The appeals court's decision shocked many free-speech advocates, who regarded the earlier ruling as a victory for the First Amendment. In Klayman v. Obama, several individuals -- including Larry Klayman, founder of Freedom Watch, and Charles and Mary Strange, parents of a U.S. serviceman killed in Afghanistan -- charged that the NSA was collecting large amounts of metadata from their cell phones, including numbers dialed and lengths of calls.
Leon ruled in 2013 that the actions of the NSA were unlawful and granted a preliminary injunction to prevent the collection of raw data. The U.S. government immediately filed an appeal, arguing that the governmental agency had the right to monitor its citizens, through powers granted by the Patriot Act, the post-Sept. 11 law that considerably broadened the nation's surveillance capabilities.
Plaintiffs contend that this bulk collection constitutes an unlawful search under the Fourth Amendment; they seek injunctive and declaratory relief as well as damages. Third Amended Complaint Para 53, Klayman v. Obama, 13-cv-851 (D.D.C. Feb. 10, 2014), ECF No. 77. The district court issued a preliminary injunction barring the government from collecting plaintiffs' call records, but stayed its order pending appeal. Klayman v. Obama, 957 F. Supp. 2d 1, 44-45 (2013).
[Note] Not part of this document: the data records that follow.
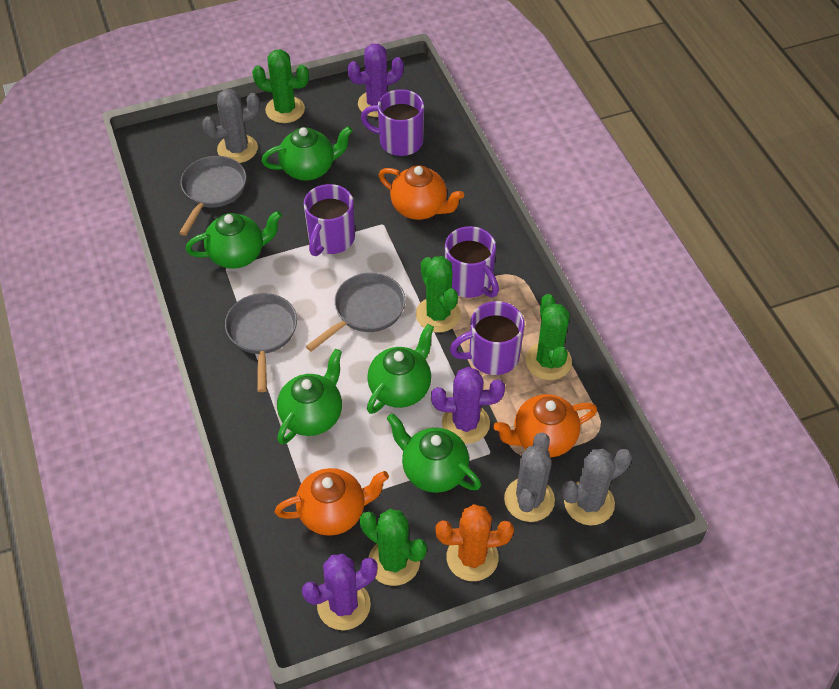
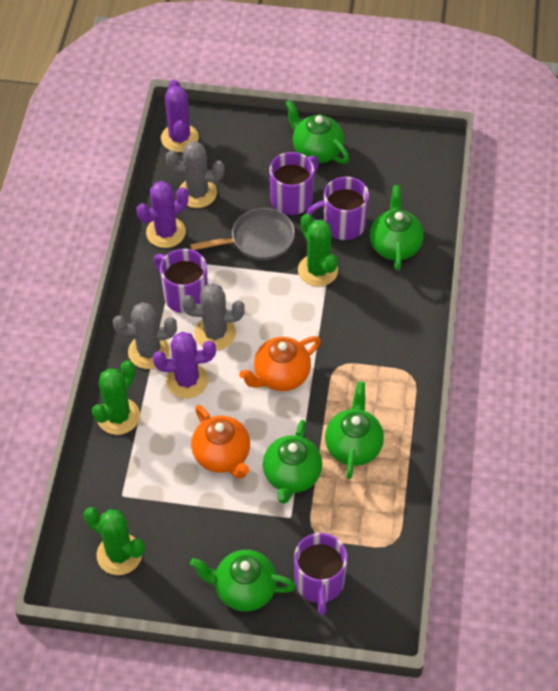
green cactus: [252,49,309,123] [360,509,427,586] [416,256,461,332] [525,294,572,380] = 4 -> [84,507,145,575] [92,360,140,435] [298,214,338,287] = 3
grey pan: [179,156,247,236] [225,293,297,392] [306,273,405,352] = 3 -> [190,208,295,261] = 1
orange cactus: [435,504,514,581] = 1 -> none = 0
orange teapot: [275,468,389,536] [379,165,464,220] [494,394,597,457] = 3 -> [191,405,250,479] [239,336,321,391] = 2

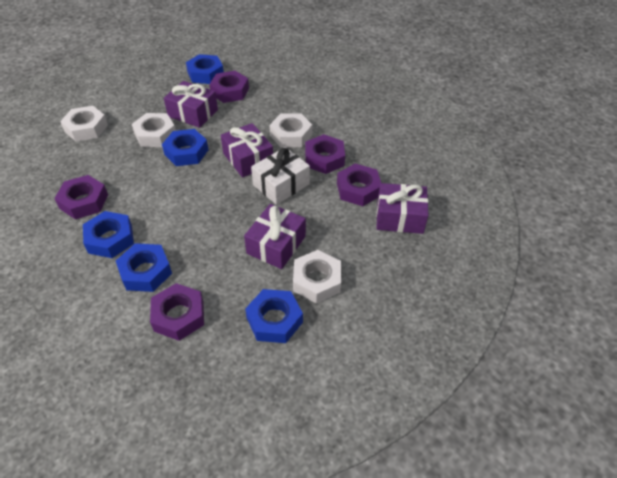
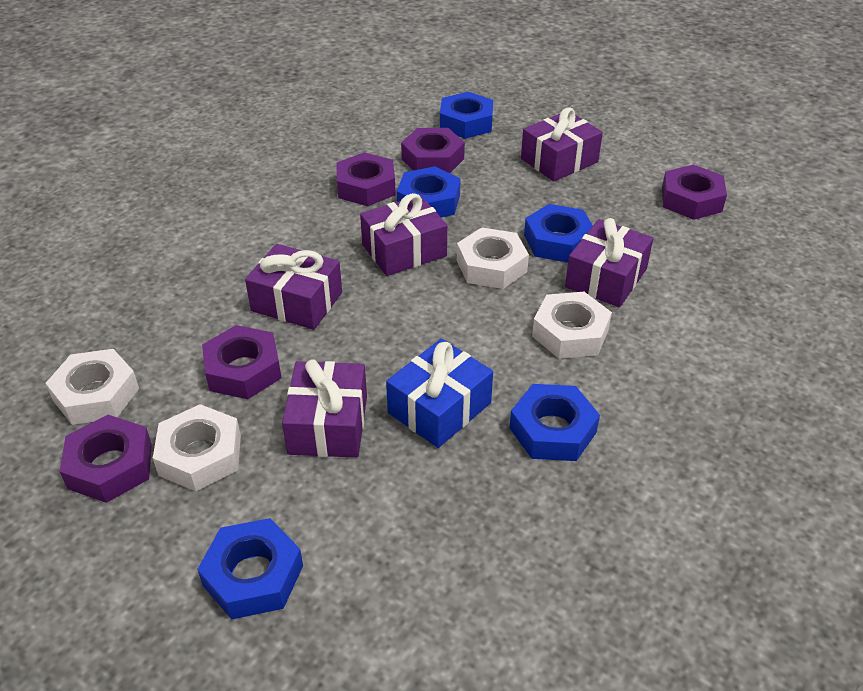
blue gift: none = 0 -> [386,339,493,448] = 1
purple gift: [164,81,218,128] [221,123,273,178] [244,204,306,269] [376,183,429,234] = 4 -> [245,244,342,330] [282,359,367,458] [360,193,447,276] [521,107,603,181] [565,218,653,307] = 5
white gift: [251,147,310,205] = 1 -> none = 0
The Court reverses the judgment of the district court, and for the reasons stated in the opinions of Judge Brown and Judge Williams orders the case remanded to the district court. (Judge Sentelle dissents from the order of remand and would order the case dismissed.) The opinions of the judges appear below after a brief explanation of why the case is not moot.
The case, among similar revelations from whistleblowers such as Edward Snowden and Julian Assange, exposed the extent to which the U.S. had been spying on its own citizens. Journalists and activists alike have called the domestic spying "Orwellian," comparing it to George Orwell's famed novel "1984," in which "Big Brother" was always watching. [Snowden is a former NSA contractor who disclosed classified information on the Internet and is now in exile in Russia; Assange is editor-in-chief of WikiLeaks, a website that has posted sensitive documents. Assange, an Austrailian who faces rape charges in Sweden and espionage charges in the U.S., claimed asylum at the Ecuadorian Embassy in London in 2012. Sweden and Ecuador will begin talks next week regarding the rape charges, the Guardian reported.]
Given that Leon's initial verdict was reversed, the case is now remanded to him for further investigation.